I’m kneeling in front of the half-shelf of thin paperbacks to which the assistant has taken me. I hear a clear voice with a pronounced Dutch accent saying next to me: “May I help you? This is our speciality, even though we sail very close to the wind sometimes.”

It was Jo. She helped me countless times to get hold of banned books. I find it wonderful to think that our paths, hers from Dutch East Indian Batavia, mine from Cape Dutch East India, could meet here in Berghof. As with billions of other people on the globe we are contemporaneous earthlings, fellow travellers, coming forth together from the unknown and fated to return together into the unknown. Our principal fellow travellers are our parents. When they die, we feel abandoned; but then the next generation is arising triumphant on the horizon already.

Cees, a bibliophile with a strong Dutch academic background, later started his own bookshop in Cape Town. With her quick head for figures, Jo did the bookkeeping. They concentrated in particular on the buying and selling of Africana, and when this market was exhausted Cees started marketing facsimile editions of rare South African writings, among others the Jan van Riebeeck diaries.
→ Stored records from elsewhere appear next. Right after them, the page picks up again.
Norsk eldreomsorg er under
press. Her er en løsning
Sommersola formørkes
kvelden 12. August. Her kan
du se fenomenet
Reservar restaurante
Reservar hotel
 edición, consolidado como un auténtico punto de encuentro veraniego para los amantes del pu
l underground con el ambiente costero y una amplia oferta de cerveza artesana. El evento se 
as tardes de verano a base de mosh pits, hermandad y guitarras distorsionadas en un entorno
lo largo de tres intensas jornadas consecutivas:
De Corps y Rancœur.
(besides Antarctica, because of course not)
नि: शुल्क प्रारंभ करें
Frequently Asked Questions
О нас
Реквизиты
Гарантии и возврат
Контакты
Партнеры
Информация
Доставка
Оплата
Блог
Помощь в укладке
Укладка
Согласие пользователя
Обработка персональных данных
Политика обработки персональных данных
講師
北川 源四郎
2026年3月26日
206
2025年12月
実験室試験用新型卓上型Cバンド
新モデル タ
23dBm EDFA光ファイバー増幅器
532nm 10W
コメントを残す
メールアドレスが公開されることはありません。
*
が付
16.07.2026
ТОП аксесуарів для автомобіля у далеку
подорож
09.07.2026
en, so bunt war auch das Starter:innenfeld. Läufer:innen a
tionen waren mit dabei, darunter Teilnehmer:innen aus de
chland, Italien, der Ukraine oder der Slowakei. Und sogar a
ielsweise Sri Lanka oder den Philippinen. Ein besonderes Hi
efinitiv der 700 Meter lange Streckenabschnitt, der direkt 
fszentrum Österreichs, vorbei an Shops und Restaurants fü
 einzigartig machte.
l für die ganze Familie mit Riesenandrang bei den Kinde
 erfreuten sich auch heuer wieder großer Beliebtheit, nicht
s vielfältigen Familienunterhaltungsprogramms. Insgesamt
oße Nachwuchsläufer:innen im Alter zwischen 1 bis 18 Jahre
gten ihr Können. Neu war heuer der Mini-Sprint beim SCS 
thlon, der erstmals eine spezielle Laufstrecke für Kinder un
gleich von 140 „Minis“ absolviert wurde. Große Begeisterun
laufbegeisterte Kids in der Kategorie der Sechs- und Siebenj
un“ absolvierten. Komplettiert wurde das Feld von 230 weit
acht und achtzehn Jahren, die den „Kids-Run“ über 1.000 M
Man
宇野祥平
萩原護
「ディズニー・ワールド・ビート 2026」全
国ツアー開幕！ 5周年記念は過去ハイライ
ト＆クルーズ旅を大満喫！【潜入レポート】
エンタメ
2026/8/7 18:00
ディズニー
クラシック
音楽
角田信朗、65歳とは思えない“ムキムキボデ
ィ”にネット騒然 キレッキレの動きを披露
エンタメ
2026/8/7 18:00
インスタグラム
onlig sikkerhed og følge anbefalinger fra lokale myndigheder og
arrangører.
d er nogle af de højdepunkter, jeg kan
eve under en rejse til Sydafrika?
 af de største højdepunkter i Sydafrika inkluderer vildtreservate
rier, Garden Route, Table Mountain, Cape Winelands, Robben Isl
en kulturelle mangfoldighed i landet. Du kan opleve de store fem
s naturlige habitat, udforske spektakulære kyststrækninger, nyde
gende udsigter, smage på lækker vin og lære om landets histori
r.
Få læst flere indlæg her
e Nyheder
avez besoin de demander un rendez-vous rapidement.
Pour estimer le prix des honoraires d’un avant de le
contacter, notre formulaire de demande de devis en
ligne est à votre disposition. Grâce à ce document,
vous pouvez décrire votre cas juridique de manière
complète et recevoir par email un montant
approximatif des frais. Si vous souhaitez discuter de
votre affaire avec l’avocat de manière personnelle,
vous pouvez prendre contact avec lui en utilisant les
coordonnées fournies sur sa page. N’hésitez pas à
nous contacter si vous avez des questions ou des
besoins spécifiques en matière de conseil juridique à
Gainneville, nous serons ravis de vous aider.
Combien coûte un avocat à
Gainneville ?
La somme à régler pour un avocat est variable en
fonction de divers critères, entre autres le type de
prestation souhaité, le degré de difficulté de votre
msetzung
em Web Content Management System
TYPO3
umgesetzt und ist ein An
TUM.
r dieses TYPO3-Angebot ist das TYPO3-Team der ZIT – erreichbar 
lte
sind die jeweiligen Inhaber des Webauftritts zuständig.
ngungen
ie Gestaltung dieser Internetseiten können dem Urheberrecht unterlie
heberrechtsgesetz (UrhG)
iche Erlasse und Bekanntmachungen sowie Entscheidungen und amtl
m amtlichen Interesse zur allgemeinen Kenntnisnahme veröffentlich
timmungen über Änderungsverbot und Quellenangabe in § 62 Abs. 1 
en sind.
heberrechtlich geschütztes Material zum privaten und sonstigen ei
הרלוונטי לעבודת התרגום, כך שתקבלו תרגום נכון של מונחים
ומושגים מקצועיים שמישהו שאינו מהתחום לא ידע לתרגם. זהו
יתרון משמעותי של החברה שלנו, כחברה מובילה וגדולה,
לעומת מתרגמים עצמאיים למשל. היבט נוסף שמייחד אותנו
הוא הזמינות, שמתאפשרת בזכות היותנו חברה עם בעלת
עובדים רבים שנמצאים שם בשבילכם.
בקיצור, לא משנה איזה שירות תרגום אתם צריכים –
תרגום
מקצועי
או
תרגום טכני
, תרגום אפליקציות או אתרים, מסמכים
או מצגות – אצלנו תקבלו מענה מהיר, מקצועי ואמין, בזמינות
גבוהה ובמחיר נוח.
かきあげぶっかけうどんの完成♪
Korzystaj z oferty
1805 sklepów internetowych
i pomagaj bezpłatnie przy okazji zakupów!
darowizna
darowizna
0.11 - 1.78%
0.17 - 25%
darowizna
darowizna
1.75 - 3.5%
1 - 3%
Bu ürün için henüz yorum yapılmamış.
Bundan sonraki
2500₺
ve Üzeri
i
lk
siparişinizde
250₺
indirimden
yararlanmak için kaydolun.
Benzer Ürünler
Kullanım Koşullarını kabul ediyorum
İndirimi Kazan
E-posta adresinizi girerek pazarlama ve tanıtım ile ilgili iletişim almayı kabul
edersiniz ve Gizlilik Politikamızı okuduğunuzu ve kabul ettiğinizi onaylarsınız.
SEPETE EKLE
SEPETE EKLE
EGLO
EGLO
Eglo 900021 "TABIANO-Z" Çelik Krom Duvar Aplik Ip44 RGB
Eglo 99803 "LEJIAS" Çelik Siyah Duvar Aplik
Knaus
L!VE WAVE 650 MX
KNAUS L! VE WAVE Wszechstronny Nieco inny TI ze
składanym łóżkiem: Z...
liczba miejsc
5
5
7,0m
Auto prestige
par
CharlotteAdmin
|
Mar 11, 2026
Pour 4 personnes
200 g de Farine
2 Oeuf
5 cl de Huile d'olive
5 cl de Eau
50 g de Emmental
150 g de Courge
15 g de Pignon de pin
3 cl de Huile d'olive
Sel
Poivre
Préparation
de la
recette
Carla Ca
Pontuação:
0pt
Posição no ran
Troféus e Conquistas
He died young. With two of her sons Jo carried on the work, for as long as she could. Then she came to Berghof. Always neat, the silver hair stylishly cut. Fluent in Afrikaans, but a strong Dutch accent in English. Before her 90th birthday she translated her whole life story from Dutch into English so that her American and Australian grandchildren could also read it.

Shortly before she died, she was admitted for a few days to the hospital across the way for observation.

I’m standing next to her bed. Through the windows we see the slopes of the mountain, shades of dark and lighter green against the blue. The afternoon sun is shining benignly, it’s a windless day. One of her sons stands on the other side of the bed. Between us lies the tiny person under the white sheets, against the white pillows. All three of us know that she will die.

Something comes over me, brings home to me that this is a portentous moment. I think of the tremendous task these young Dutch people came to fulfil at the Cape. With the publishing house Struik they extended the borders of our book industry and opened up new vistas. Our historical awareness was intensified by their facsimile impressions of old historical books. The standard of beautiful books was established for ever. I look at her son and then at her. I have a lump in my throat.

“Thank you very much, Jo, for what you, your husband and your sons did for us here at the Cape. I honour all of you for it.”

Tears stream over the small, wrinkled face. She says nothing, but she squeezes my hand.